┌─ DATA PROVIDED
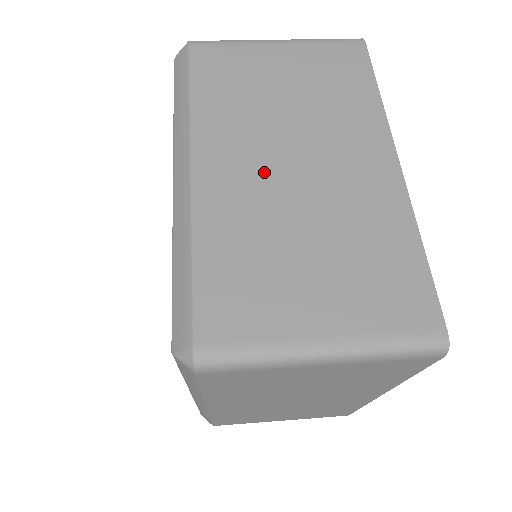
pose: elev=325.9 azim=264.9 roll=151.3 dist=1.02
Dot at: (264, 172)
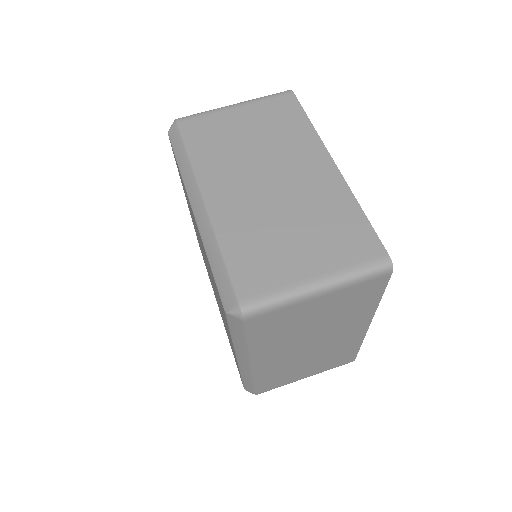
Dot at: (293, 354)
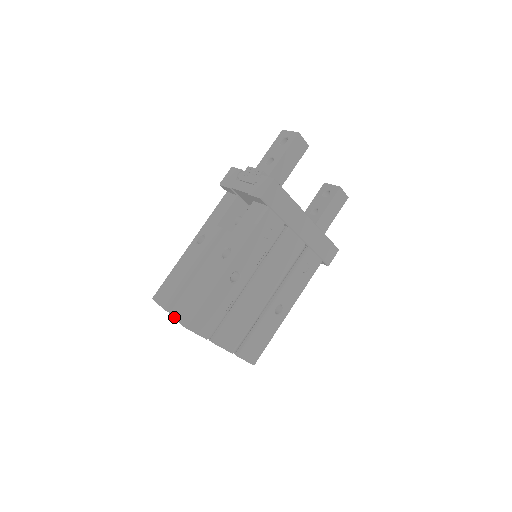
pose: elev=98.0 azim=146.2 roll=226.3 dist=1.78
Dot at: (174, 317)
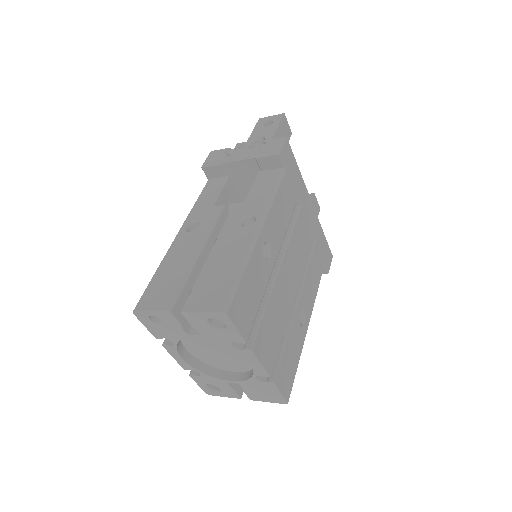
Dot at: (195, 310)
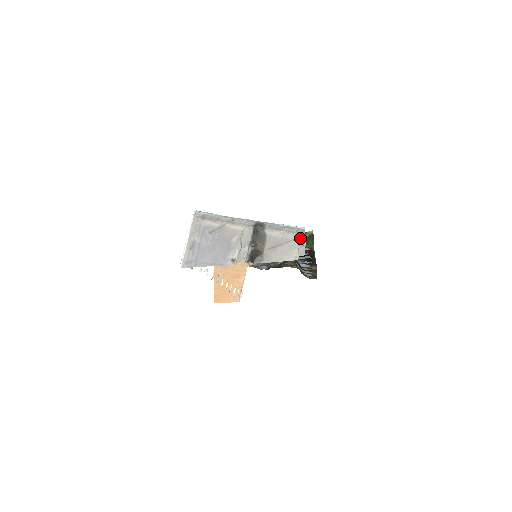
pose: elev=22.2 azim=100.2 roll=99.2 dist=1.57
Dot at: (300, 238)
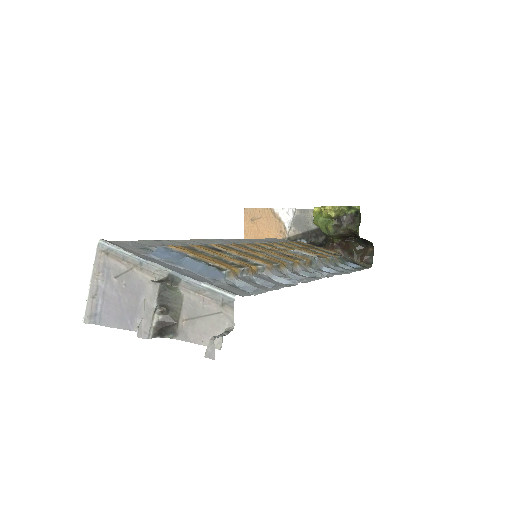
Dot at: (227, 313)
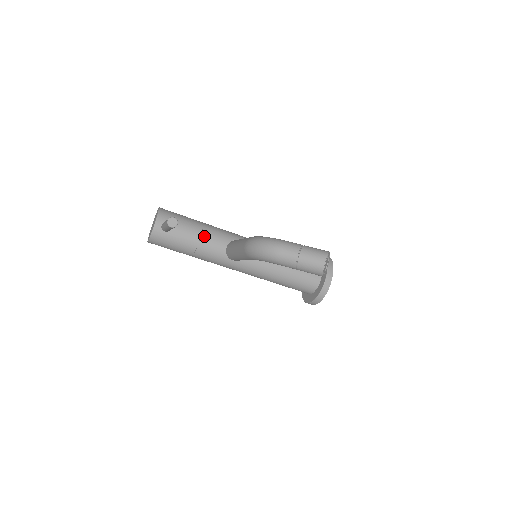
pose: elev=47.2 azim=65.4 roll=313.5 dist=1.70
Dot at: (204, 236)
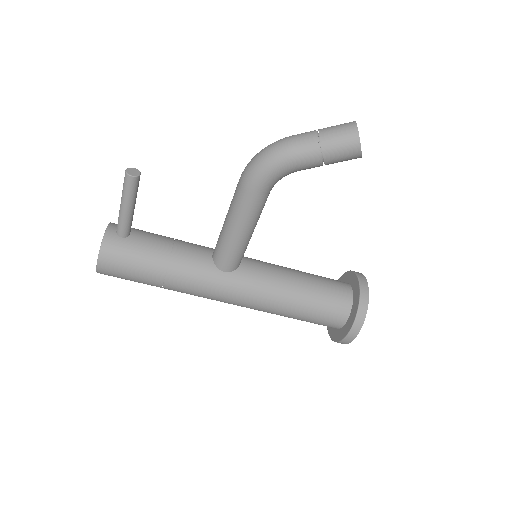
Dot at: (178, 243)
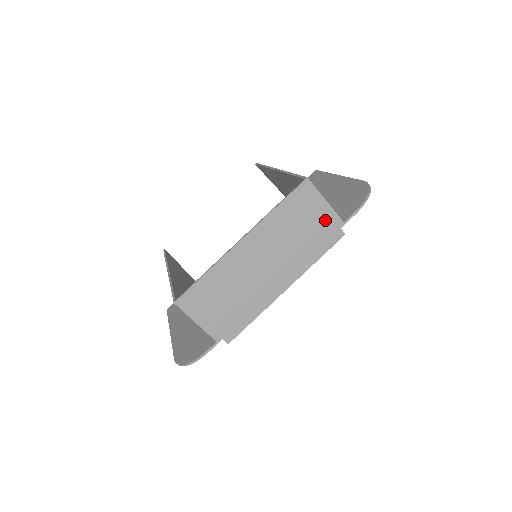
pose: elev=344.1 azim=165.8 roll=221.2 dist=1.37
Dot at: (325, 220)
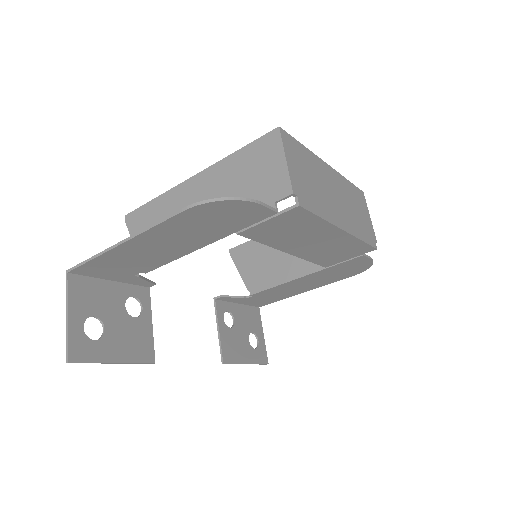
Dot at: (368, 225)
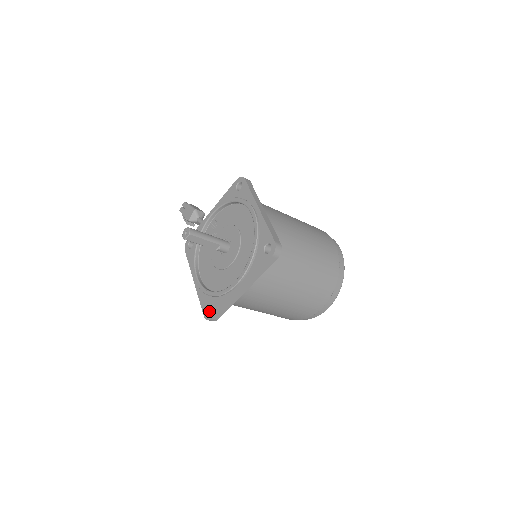
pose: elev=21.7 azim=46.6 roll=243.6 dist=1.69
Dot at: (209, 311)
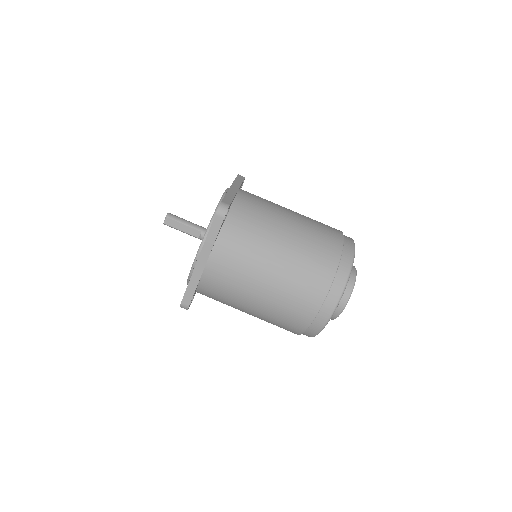
Dot at: occluded
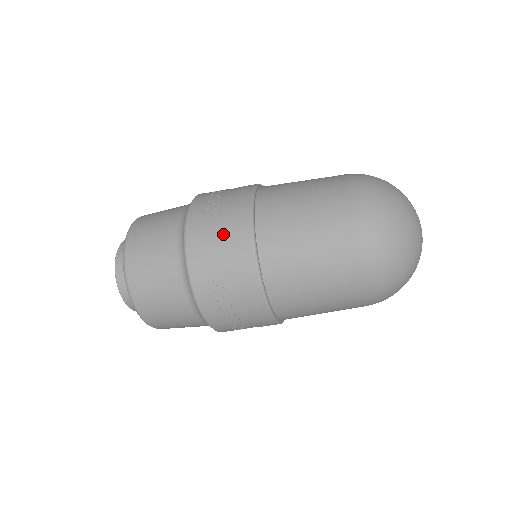
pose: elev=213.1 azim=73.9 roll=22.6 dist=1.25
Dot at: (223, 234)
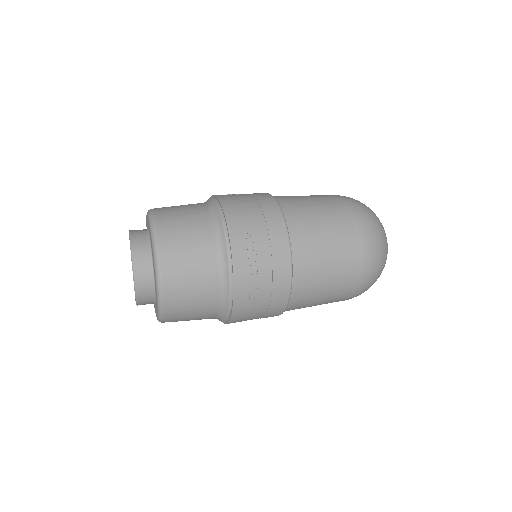
Dot at: (260, 316)
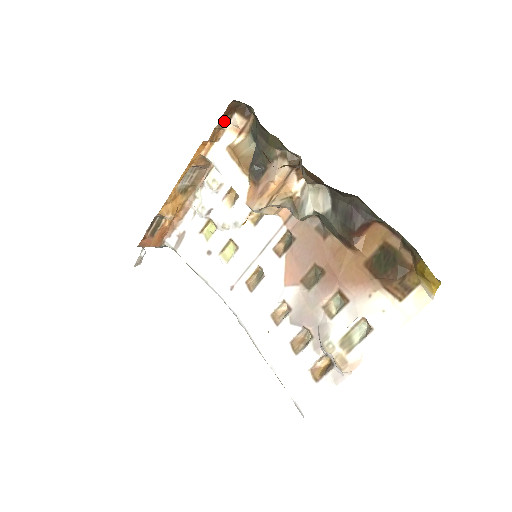
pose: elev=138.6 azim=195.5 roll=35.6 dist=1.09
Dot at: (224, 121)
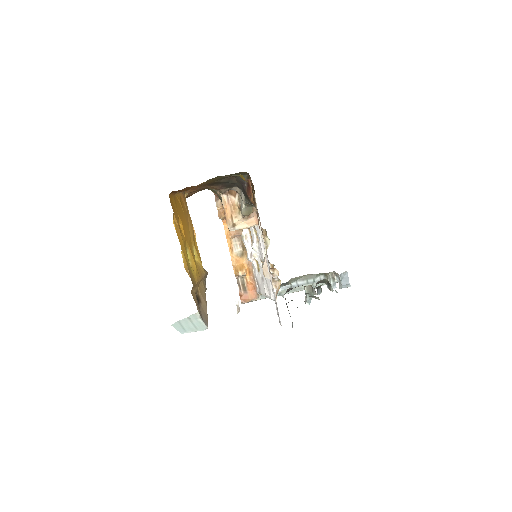
Dot at: (219, 203)
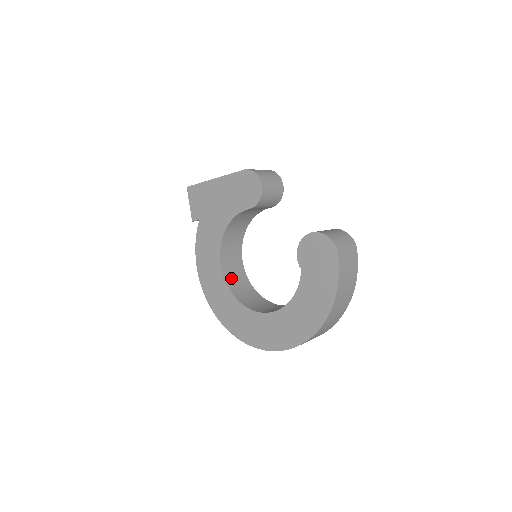
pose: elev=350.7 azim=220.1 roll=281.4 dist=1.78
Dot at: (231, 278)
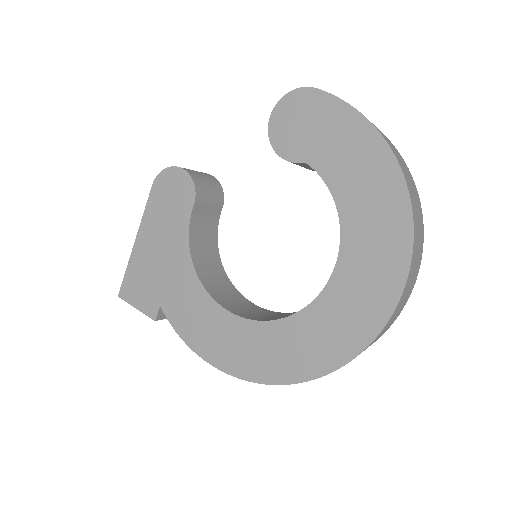
Dot at: (258, 317)
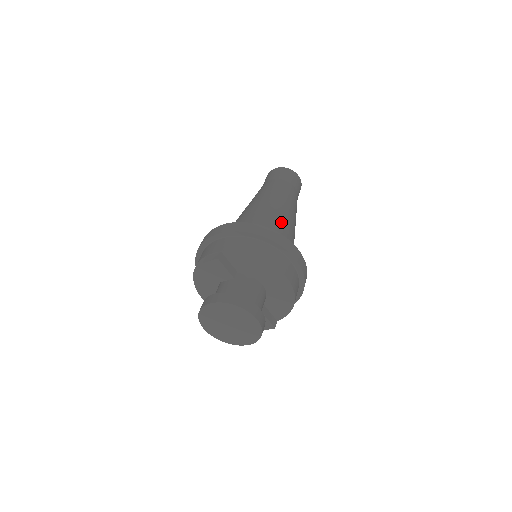
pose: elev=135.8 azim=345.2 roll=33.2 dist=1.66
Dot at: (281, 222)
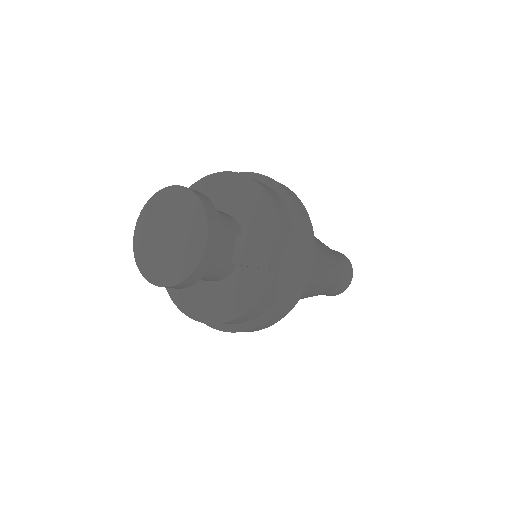
Dot at: occluded
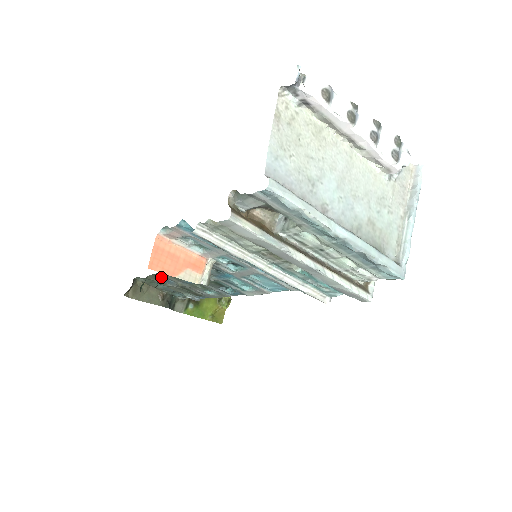
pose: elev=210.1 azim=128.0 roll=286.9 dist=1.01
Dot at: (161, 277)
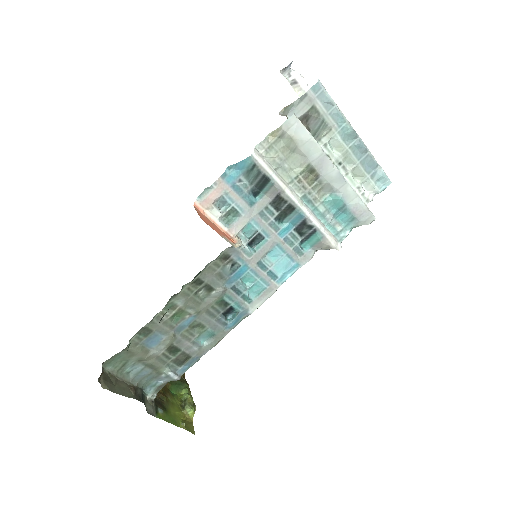
Dot at: (149, 332)
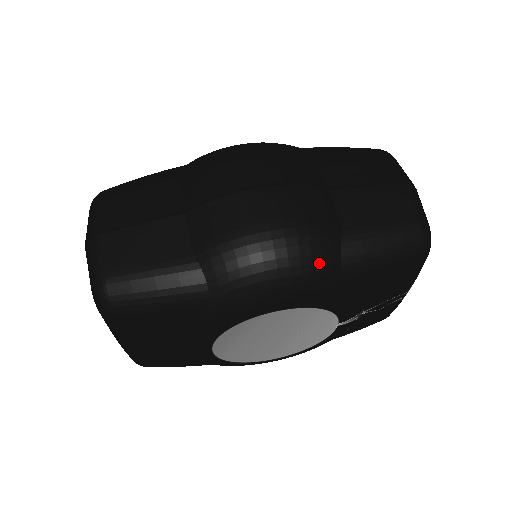
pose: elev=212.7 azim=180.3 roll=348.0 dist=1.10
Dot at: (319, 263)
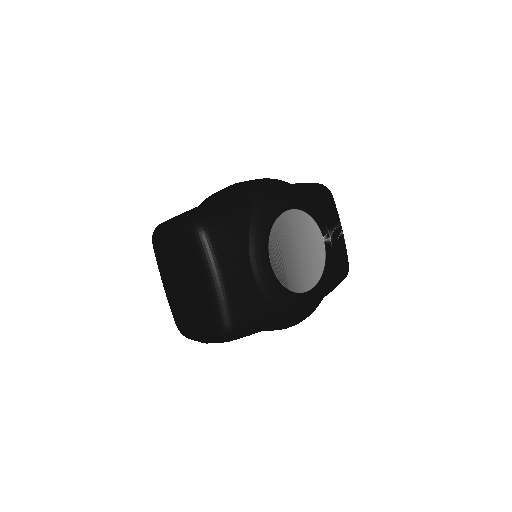
Dot at: (289, 185)
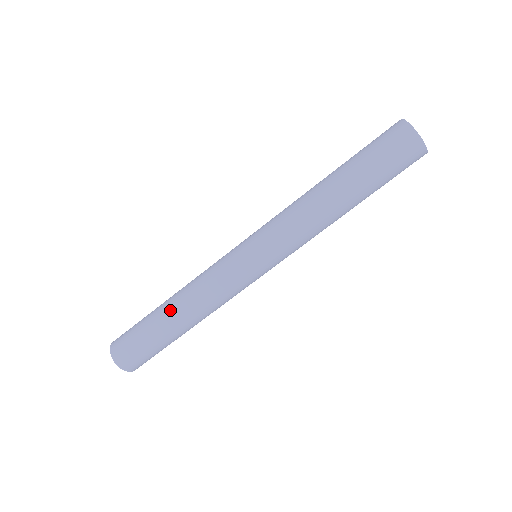
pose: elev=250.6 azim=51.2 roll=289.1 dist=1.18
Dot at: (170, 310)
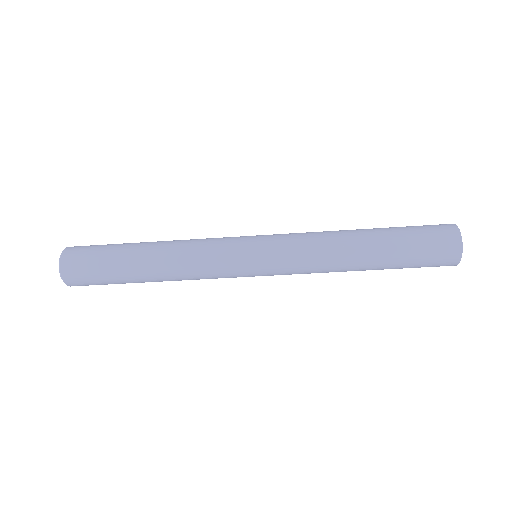
Dot at: (147, 262)
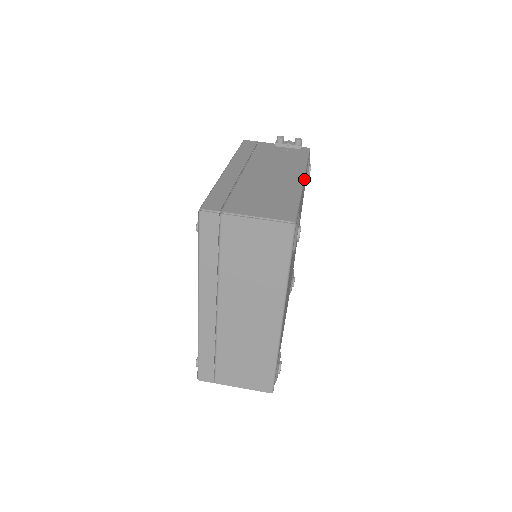
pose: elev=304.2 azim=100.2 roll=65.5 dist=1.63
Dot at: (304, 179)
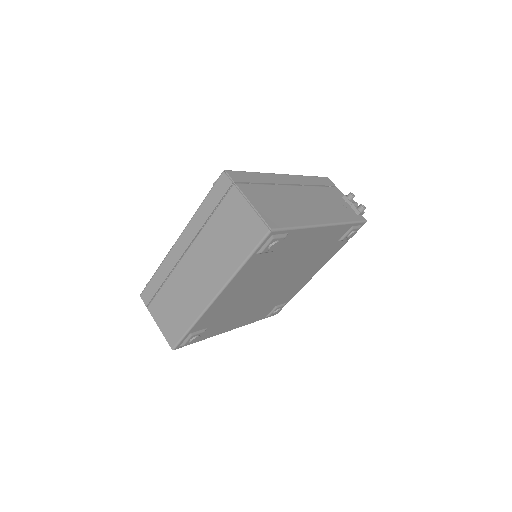
Dot at: (327, 225)
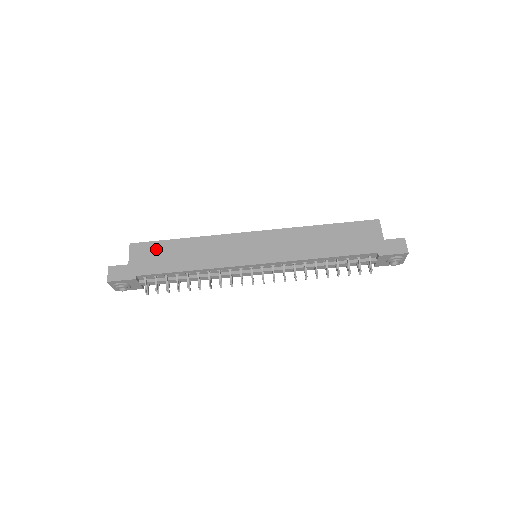
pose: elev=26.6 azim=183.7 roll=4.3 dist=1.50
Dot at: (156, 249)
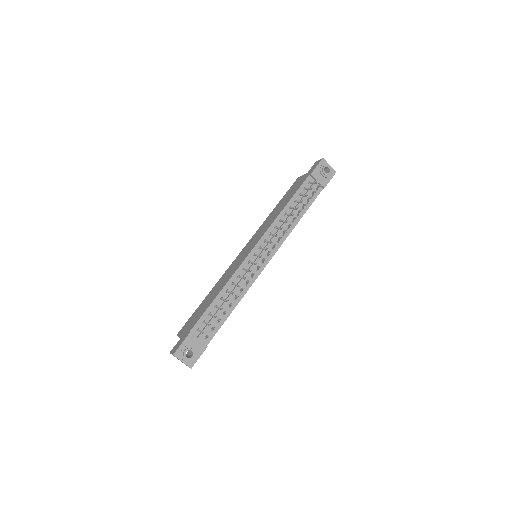
Dot at: (193, 316)
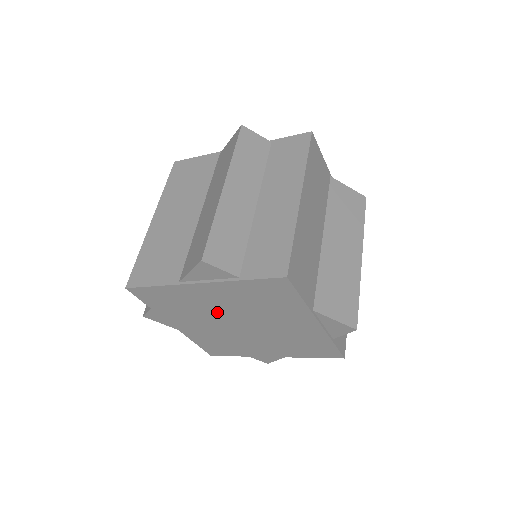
└─
__TASK PROMPT__. Quote the part of the material that opens with the line containing "pose: elev=212.7 azim=180.3" and runs through the end of the material. Leave the pictures out of your answer.

__TASK RESPONSE__.
pose: elev=212.7 azim=180.3 roll=348.0 dist=1.10
Dot at: (319, 263)
Dot at: (289, 185)
pose: elev=250.6 azim=51.2 roll=289.1 dist=1.18
Dot at: (170, 310)
Dot at: (147, 262)
pose: elev=304.2 azim=100.2 roll=65.5 dist=1.63
Dot at: (304, 179)
Dot at: (327, 225)
pose: elev=26.6 azim=183.7 roll=4.3 dist=1.50
Dot at: (156, 249)
Dot at: (193, 316)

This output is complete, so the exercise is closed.